NASA’s Saturn-orbiting spacecraft, Cassini called in after surviving it’s first major plunge in the gas filled planet’s rings. The robotic probe spacecraft has been orbiting the planet for 13 years and on 27th of April, 2017 it finally found a narrow gap between the planet and it’s closest ring.
Cassini spacecraft does the unthinkable: gets very close to Saturn in it’s dying days
Cassini came as close as 1900 miles from the top of Saturn’s topmost clouds and 200 miles from the innermost rings.
The spacecraft has about 21 close encounters remaining to learn about how Saturn’s rings were formed and what the planet comprises of.

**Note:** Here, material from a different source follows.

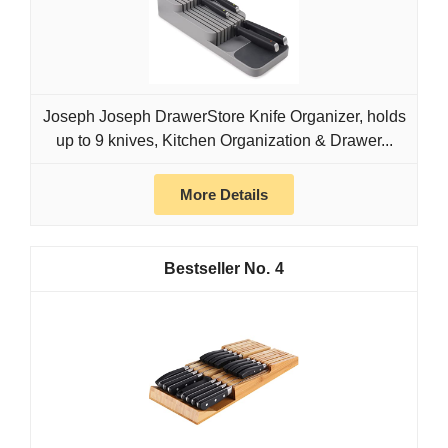
Joseph Joseph DrawerStore Knife Organizer, holds
up to 9 knives, Kitchen Organization & Drawer...
More Details
4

It will conduct it’s final dive on Sept 15 when it will be destroyed by the planet’s high atmospheric pressure. The fatal dive is a conscious choice by the scientists because the spacecraft is out of fuel and after that it won’t be of any use.
Cassini was initially considered as an ambitious attempt by NASA and the ESA to learn about Saturn. Since it is a robotic mission, it costs much less than sending humans. The robots take a lot of money to design, develop and send, but the cost of training people is higher. Besides robots are capable of performing right risky tasks as well, and with perfection. Robots are believed to be the reason for the success of the Cassini.